## EXERCISE AIM
Extend the passage about containerization, BYOD, and SaaS by writing what follows its last sentence.

## READING TEXT
Another advantage of containerization with respect to BYOD has to do with software license control. For instance, an application can be easily withdrawn from use at any time. Since it was never actually installed on the user’s device, it can be suspended should the owner of the device leave the organization or if the device gets stolen, allowing its license to be reused.
And last but not least, since communication between applications running in separate containers can be enabled through APIs, the actual amount of integration and coordination or, at the other end of the scale, isolation, can be easily controlled.
Containerization And SaaS
Software as a Service (SaaS) is another area where containerization can bring obvious value. For instance, containers can be limited, making it easier to track and control access to software from remote devices. This can prove very useful for providers needing to make their software available from the cloud on a subscription basis. In such cases, the container creates a temporary partition on the host device and that partition can be suspended at will by the provider.

## ENTRIES SHOWN

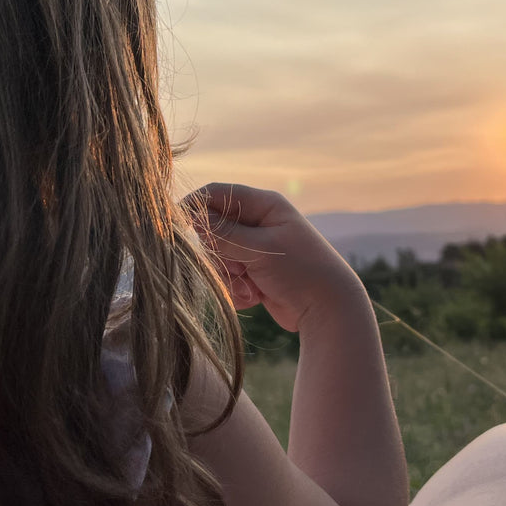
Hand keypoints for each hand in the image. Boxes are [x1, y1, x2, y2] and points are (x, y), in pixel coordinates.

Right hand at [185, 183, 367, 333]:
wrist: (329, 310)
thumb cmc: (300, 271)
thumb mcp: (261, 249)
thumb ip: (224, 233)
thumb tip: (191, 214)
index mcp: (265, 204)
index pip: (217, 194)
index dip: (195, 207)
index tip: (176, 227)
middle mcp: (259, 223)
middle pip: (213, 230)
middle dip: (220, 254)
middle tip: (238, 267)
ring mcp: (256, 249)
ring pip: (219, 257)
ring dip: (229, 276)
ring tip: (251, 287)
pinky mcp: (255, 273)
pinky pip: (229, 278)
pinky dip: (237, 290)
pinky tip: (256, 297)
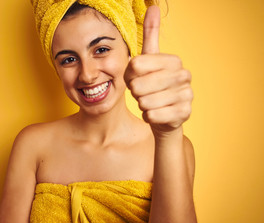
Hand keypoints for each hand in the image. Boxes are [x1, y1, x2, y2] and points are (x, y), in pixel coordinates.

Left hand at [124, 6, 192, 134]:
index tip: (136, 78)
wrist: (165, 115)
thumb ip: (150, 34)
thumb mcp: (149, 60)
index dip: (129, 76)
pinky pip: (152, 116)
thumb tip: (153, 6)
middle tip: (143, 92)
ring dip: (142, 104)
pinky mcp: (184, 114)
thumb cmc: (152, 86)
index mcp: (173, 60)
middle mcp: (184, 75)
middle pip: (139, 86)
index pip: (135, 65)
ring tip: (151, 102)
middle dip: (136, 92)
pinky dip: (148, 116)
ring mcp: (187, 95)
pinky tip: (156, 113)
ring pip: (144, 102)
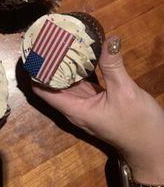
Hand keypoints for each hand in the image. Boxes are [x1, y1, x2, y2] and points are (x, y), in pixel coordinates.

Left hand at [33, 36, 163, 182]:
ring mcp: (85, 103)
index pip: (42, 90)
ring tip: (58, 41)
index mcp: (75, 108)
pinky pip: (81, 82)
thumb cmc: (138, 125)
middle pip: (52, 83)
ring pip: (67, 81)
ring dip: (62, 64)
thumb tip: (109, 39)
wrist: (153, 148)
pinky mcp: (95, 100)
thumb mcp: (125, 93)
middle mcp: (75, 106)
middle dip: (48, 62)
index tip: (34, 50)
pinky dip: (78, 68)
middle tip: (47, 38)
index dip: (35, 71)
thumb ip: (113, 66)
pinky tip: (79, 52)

==

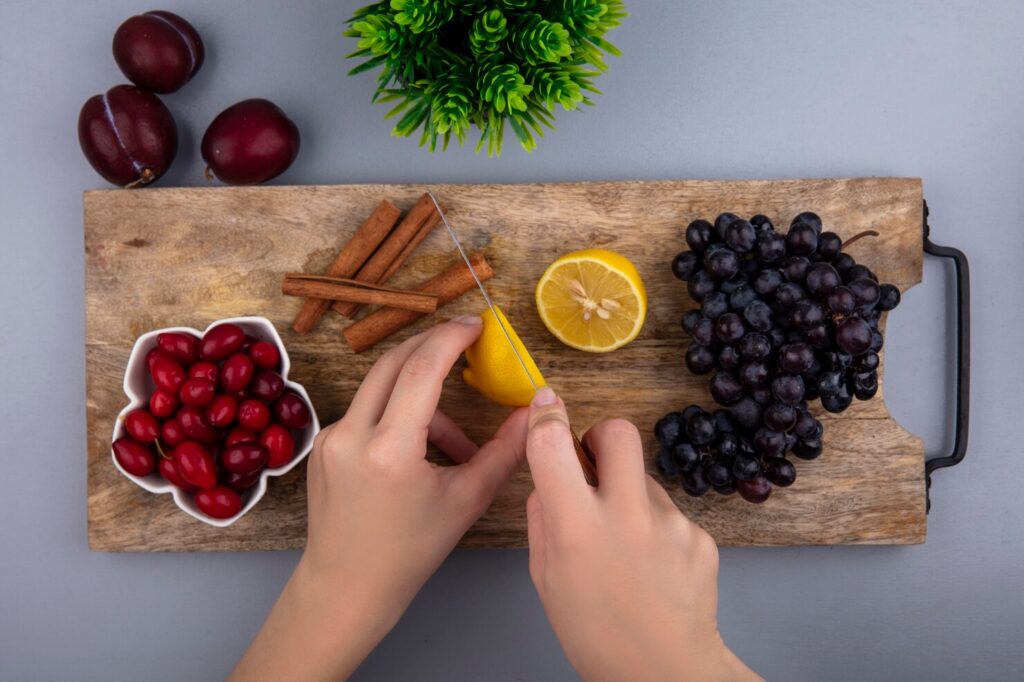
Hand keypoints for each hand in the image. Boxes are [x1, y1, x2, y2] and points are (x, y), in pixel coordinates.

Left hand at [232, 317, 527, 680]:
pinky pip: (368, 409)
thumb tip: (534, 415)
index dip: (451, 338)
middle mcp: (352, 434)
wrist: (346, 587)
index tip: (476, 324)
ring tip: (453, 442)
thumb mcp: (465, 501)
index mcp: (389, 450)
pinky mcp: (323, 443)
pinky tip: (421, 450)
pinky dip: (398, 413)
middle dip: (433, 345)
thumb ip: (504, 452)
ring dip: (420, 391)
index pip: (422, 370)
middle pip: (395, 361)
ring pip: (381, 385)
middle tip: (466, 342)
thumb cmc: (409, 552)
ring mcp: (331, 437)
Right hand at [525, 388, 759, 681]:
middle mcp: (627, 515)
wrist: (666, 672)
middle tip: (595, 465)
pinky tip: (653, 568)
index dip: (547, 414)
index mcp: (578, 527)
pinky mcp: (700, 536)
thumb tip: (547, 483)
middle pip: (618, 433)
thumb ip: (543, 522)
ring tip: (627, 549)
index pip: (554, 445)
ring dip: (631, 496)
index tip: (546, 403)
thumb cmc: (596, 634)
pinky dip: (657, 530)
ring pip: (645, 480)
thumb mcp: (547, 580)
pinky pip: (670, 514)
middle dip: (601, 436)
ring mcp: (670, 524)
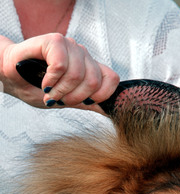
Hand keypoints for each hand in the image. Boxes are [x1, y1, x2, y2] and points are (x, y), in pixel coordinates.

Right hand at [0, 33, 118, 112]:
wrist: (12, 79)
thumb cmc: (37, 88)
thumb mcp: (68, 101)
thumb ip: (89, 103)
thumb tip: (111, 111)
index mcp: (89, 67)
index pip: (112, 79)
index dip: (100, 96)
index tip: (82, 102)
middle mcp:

==

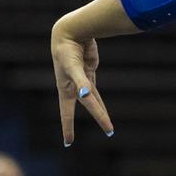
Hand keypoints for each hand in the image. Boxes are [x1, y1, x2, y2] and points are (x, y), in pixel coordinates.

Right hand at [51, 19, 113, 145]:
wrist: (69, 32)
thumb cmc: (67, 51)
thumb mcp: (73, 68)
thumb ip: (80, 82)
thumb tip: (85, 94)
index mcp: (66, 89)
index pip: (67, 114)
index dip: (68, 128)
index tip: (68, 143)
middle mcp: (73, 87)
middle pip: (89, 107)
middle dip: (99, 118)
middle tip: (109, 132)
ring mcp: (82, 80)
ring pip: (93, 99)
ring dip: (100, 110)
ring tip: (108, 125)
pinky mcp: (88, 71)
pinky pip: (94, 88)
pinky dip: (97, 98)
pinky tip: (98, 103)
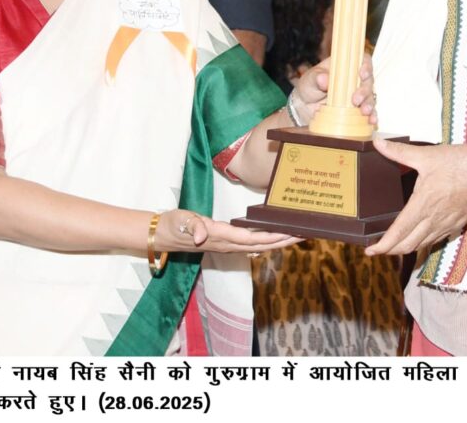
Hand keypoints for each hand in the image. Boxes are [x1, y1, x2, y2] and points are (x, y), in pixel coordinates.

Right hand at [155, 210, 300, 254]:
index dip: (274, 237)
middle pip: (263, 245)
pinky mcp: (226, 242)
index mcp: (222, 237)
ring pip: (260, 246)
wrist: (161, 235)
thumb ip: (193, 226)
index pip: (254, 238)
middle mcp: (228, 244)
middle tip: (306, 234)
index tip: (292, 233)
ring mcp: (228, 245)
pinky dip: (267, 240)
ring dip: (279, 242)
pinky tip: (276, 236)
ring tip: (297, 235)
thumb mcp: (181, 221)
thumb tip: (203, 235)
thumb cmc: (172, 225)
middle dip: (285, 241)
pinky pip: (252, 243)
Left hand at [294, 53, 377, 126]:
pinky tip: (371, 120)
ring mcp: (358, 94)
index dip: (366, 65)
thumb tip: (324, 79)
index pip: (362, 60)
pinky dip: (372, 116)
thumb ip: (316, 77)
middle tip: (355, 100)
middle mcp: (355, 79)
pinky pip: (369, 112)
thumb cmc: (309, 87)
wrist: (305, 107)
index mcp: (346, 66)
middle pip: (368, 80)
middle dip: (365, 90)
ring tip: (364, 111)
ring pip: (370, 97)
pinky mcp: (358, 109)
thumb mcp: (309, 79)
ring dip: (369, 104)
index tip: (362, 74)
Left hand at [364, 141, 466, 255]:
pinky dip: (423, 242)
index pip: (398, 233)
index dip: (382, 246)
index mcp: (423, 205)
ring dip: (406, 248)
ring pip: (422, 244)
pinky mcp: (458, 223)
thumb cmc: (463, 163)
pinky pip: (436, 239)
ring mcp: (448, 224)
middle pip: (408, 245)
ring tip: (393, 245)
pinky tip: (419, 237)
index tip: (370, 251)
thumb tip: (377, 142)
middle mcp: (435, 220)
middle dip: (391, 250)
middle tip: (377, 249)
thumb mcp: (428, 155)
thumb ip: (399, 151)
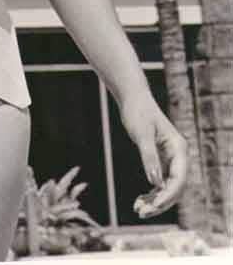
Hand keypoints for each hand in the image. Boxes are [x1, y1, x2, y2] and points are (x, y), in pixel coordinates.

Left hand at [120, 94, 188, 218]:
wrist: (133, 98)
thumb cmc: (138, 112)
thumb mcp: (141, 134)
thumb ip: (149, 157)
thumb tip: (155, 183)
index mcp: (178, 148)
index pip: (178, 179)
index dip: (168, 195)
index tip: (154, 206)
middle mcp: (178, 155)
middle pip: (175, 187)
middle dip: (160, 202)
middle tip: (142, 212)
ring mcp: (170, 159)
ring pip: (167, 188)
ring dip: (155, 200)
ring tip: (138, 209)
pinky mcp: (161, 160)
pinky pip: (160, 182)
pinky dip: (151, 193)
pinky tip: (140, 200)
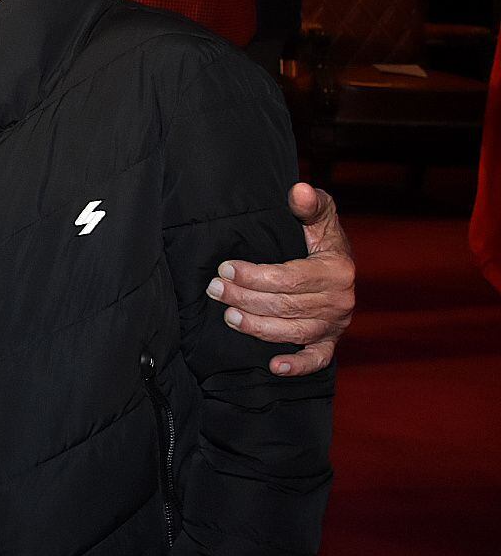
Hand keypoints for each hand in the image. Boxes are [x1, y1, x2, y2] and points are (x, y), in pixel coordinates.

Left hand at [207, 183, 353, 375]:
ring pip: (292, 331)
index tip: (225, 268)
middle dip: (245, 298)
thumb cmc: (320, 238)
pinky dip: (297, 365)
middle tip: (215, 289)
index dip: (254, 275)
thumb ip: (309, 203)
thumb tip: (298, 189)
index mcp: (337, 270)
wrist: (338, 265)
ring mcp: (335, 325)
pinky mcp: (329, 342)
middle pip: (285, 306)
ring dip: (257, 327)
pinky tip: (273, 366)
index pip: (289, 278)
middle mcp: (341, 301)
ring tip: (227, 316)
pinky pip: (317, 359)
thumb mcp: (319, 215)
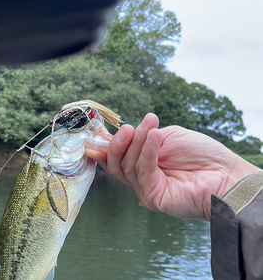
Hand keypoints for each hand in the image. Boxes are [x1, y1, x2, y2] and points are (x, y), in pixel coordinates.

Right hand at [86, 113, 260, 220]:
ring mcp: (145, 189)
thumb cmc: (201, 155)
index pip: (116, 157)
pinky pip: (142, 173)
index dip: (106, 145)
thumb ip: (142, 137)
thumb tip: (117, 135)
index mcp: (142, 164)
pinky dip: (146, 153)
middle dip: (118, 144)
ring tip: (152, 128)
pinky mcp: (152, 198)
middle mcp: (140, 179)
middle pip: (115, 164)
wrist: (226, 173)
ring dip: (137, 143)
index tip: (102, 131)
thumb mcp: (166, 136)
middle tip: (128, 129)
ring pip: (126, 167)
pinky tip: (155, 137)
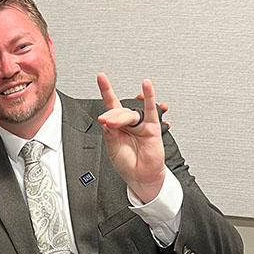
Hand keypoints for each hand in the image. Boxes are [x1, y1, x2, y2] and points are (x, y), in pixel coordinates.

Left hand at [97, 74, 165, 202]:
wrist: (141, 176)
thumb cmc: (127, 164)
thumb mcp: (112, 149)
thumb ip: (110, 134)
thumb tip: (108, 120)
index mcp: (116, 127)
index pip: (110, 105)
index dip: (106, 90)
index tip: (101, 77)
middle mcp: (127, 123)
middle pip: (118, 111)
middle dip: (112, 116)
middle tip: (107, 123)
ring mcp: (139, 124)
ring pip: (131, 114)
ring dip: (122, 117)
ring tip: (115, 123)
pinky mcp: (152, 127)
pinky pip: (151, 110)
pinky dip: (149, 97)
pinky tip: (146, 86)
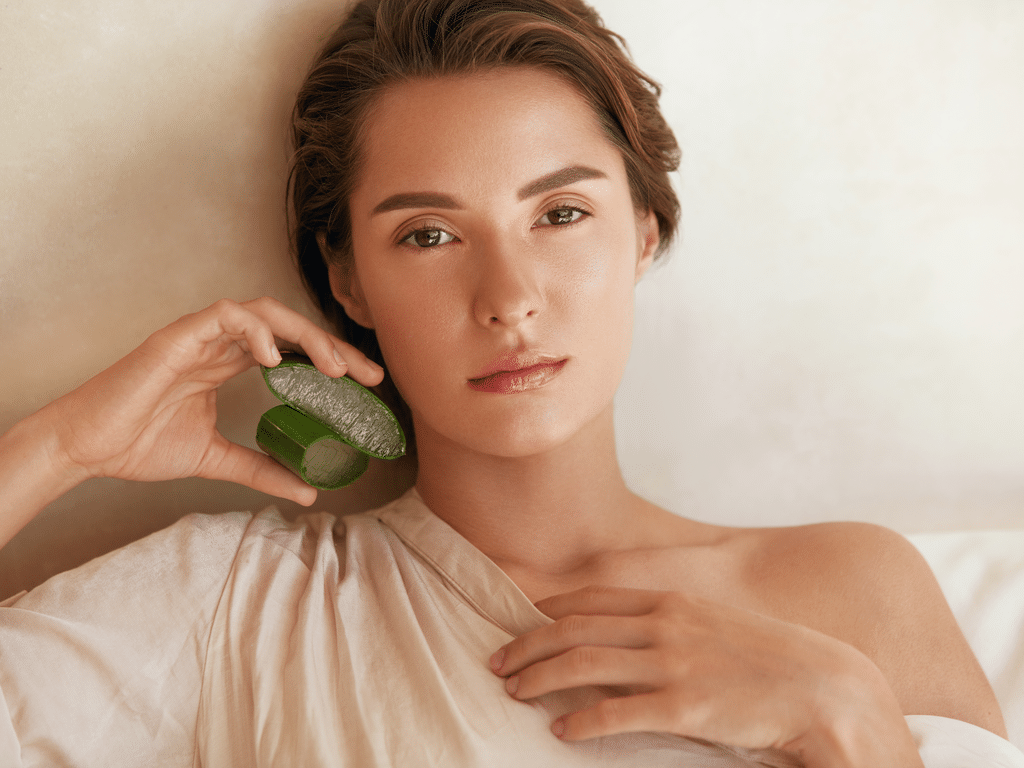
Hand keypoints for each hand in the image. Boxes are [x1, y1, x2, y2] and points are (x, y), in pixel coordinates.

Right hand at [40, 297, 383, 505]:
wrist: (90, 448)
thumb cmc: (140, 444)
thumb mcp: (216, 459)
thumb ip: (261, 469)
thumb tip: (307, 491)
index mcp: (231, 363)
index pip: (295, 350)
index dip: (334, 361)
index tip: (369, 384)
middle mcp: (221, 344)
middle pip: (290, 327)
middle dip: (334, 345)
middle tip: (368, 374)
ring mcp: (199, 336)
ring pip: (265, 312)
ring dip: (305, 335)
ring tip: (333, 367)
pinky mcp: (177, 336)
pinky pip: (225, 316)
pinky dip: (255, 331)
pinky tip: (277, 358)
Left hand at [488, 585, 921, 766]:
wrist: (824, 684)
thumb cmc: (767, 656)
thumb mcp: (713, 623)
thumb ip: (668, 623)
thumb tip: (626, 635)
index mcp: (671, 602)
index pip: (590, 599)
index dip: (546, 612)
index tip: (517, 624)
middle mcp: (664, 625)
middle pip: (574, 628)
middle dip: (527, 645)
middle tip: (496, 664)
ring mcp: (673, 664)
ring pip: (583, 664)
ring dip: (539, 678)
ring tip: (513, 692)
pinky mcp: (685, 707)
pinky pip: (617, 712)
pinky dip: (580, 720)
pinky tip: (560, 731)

## OUTPUT FOR THIS EXERCISE
Furthermore, the possibility of delivering software to incompatible devices without the need to install supporting services is particularly useful to cloud services as it expands the method of delivery for an application beyond the use of browsers.
Containerization And Mobile Device Management
Mobile Device Management (MDM) is yet another area where containerization shines. In a nutshell, MDM is basically the same thing as BYOD except that the mobile devices are owned and controlled by an organization rather than its employees. But the challenges are the same. For instance, containerization can be a great option for the delivery of applications to mobile devices as they can easily be lost or stolen.
Let’s have a brief look at some of the most common containerization software that is currently available.
Docker is, by far, the best-known containerization system. Unlike most containerization environments that will only run on the Linux platform, this one will also run on Windows. And to make things even more interesting, this is an open-source project that can be absolutely free to use although there are paid versions. The free version is known as the Community Edition or Docker CE. You can download the code for Docker CE from a GitHub repository. The software can be installed on Fedora, Ubuntu, CentOS, and Debian Linux and it is also available for Mac OS and Windows 10. In addition, if you have Windows Server 2016 and higher, you won’t even have to install Docker as it is already bundled with the operating system. On Windows and Windows Server, the Docker system relies on services from Hyper-V in order to run. These utilities get activated during the Docker setup process.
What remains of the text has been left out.